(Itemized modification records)
# # # # # # #

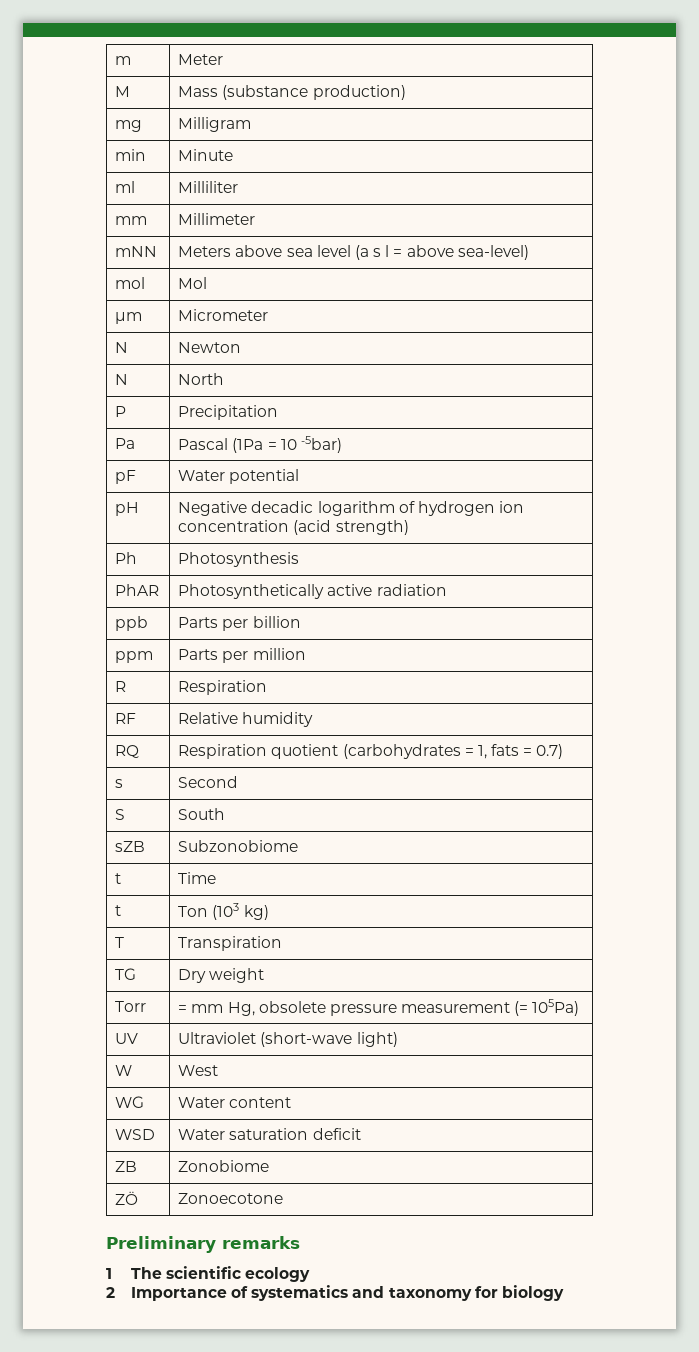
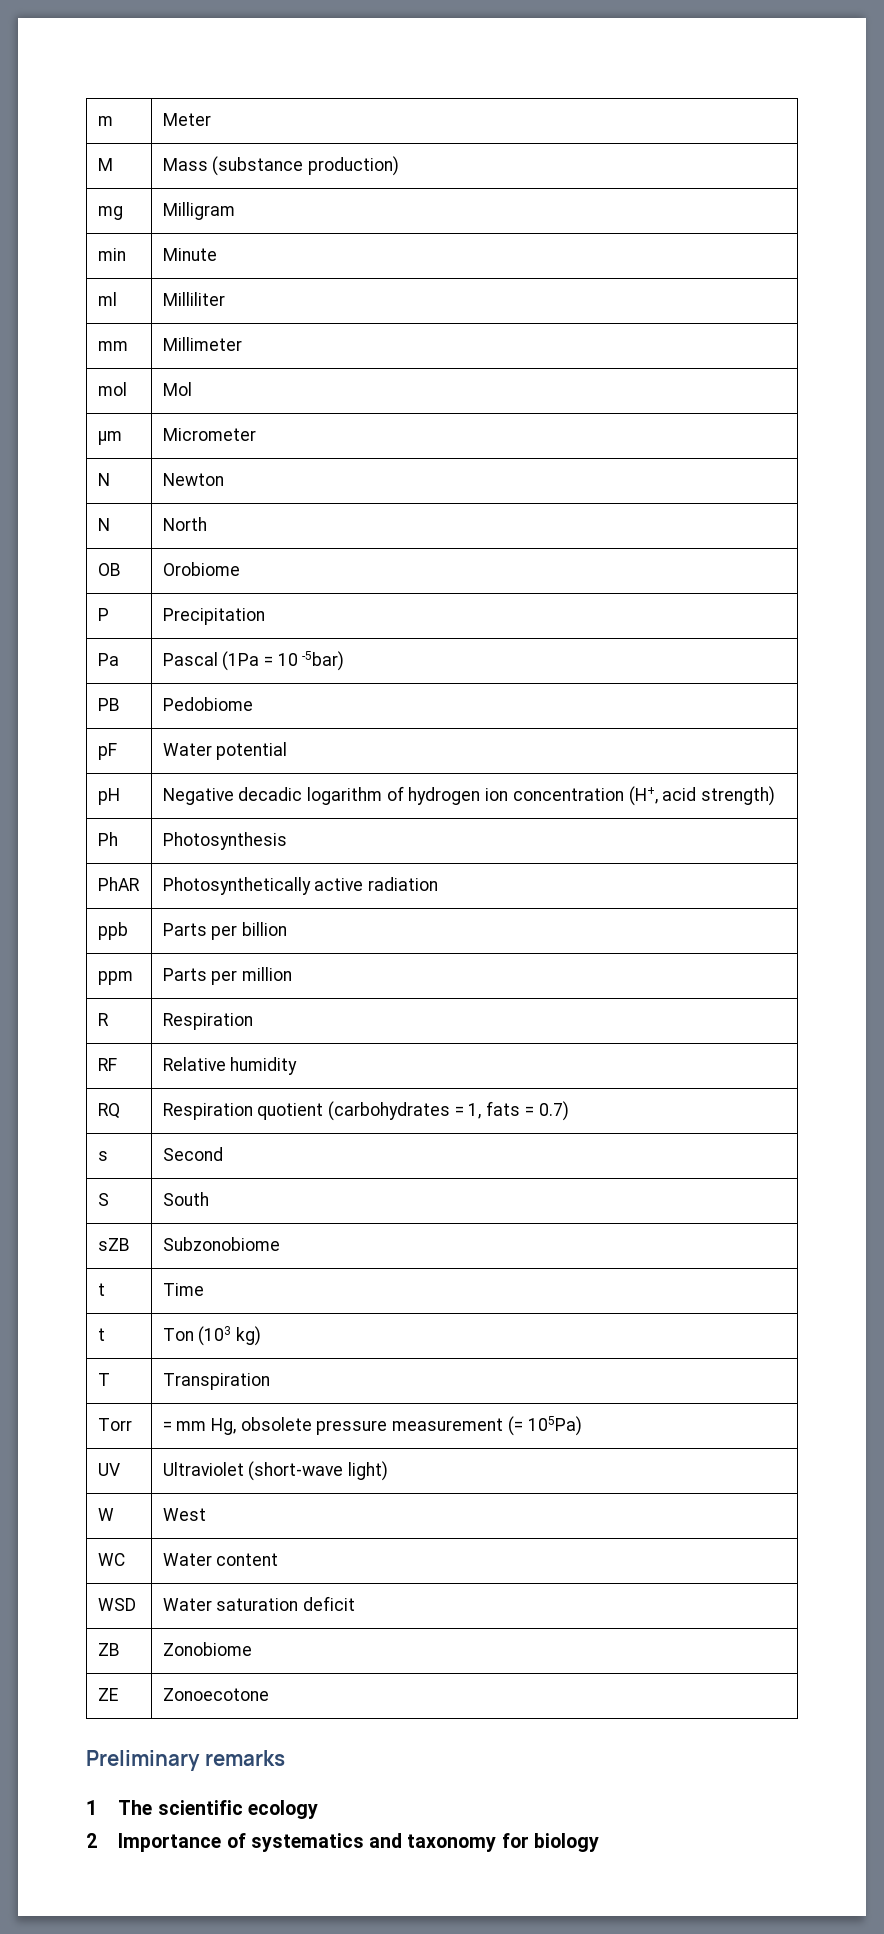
[115,246,158,257] [178,245,529,260] // mNN | Meters above sea level (a s l = above sea-level) -> (242, 344) none
(225, 379) none -> [97,563,121,576] [162,562,240,576] // OB | Orobiome
(342, 444) none -> [97,698,120,711] [162,697,253,711] // PB | Pedobiome
[293,520,332,535] (acid -> [628,786,697,806] (H+, acid
[115,968,137,980] [178,968,265,983] // TG | Dry weight -> (270, 1381) none
[115,1096,145,1108] WG -> [97,1553,125,1566] WC
[115,1191,139,1205] ZÖ -> [97,1688,118,1701] ZE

# # # # # # #

### EXERCISE BRIEF
Copy exactly the line containing "(342, 444) none" and each line after it through the end of the records above.

### FINAL ANSWER
(342, 444) none -> [97,698,120,711] [162,697,253,711] // PB | Pedobiome
[293,520,332,535] (acid -> [628,786,697,806] (H+, acid
[115,968,137,980] [178,968,265,983] // TG | Dry weight -> (270, 1381) none
[115,1096,145,1108] WG -> [97,1553,125,1566] WC
[115,1191,139,1205] ZÖ -> [97,1688,118,1701] ZE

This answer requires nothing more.